IBM – Ramping Up x86 Investment

I recently spent a day with IBM’s x86 team, primarily to get back up to speed on their entire x86 product line, and partially to realign my views of them after spending almost five years as a direct competitor. All in all, time well spent, with some key takeaways:

  • IBM has fixed some major structural problems with the entire x86 program and it perception in the company – As recently as two years ago, it appeared to the outside world that IBM was not really serious about x86 servers. Between licensing its low-end server designs to Lenovo (although IBM continued to sell its own versions) and an apparent retreat to the upper-end of the segment, it appeared that IBM was not serious about x86 severs. New management, new alignment with sales, and a higher internal profile for x86 seems to have moved the division back into IBM’s mainstream.
  • Increased investment – It looks like IBM significantly ramped up investments in x86 products about three years ago. The result has been a relatively steady flow of new products into the marketplace, some of which, such as the HS22 blade, significantly reversed deficits versus equivalent HP products. Others followed in high-end servers, virtualization and systems management, and increased velocity of innovation in low-end systems.
  • Established leadership in new niches such as dense modular server deployments – IBM’s iDataplex, while representing a small footprint in terms of their total volume, gave them immediate visibility as an innovator in the rapidly growing niche for hyper scale dense deployments. Along the way, IBM has also apparently become the leader in GPU deployments as well, another low-volume but high-visibility niche.

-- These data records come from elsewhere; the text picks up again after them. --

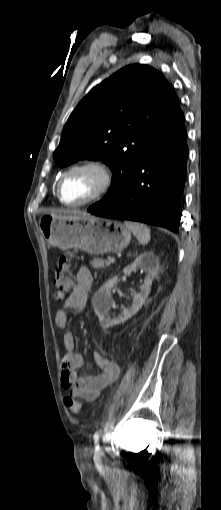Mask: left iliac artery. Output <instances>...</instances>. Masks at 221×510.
<instances>
[{
    "label": "left iliac artery",
    "mask_w": 221,
    "mask_h": 510,
    "mask_svg": "<svg viewBox=\"0 0 221 510\" xmlns=\"http://www.w3.org/2000/svg\"><path fill=\"white\" fill-rule=\"evenodd\" d=\"M99 436H100L99 431H96L94 434V441L96 443V447H95L96 451H98L100 449V447L98 445Z\"/></svg>",
    "instance_id": "1"
}]
</instances>
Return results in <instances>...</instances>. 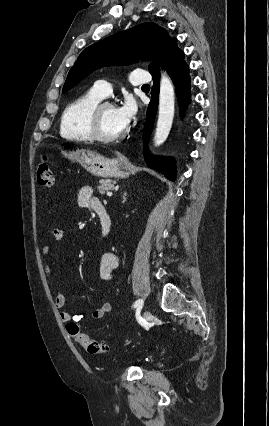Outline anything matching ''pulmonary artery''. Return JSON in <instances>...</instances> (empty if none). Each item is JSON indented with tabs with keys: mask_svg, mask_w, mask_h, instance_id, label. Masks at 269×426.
<instances>
[{
	"mask_svg": "<svg viewBox=\"0 0 269 426\" xmlns=\"http://www.w3.org/2000/svg\"><path fill=\"white\" fill-rule=\"evenodd\" d=\"M150 81V75L148 71L144 69H135L130 74V82L132 85H146ZM92 90L104 98L109 95L111 91L110 84L107 81L100 80L97 81Z\"/></svg>",
	"mask_w": 269,
	"mask_h": 426,
	"instance_id": "obj_1",
	"label": "pulmonary artery"
}]
</instances>
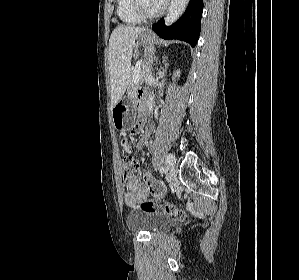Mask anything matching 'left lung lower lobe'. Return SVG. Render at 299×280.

My net impression is that IBM has become a more effective competitor to HP in several key segments of the x86 market, including blades, converged fabric and virtualized I/O, and as a general competitor across the volume x86 server spectrum that is the mainstay of HP and Dell. All in all this is good news for I&O professionals in that it strengthens competition in a key segment of infrastructure technology.

Tell us what you think. Does this change IBM’s positioning for your future requirements?


One small miscalculation?

Is IBM still missing one key factor? HP and Dell still put their names in front of the people who buy - that is, on their desk or lap. There may not be the profit margin there that IBM likes, but it keeps the name in front of decision makers.

I also wonder if IBM is rethinking the mainframe-OS-on-x86 research they did once upon a time. With today's large clusters, perhaps they should.

IBM missing a key factor?

That's an intersting issue. Classical marketing doctrine supports your assertion, but IBM's recent results do not show any sign of any weakness that can be attributed to a weak brand, so I would have to weigh in on the negative side of this argument. It doesn't appear to me that not having the desktop and consumer presence has hurt IBM in the enterprise.

Anyone else wnat to weigh in on this?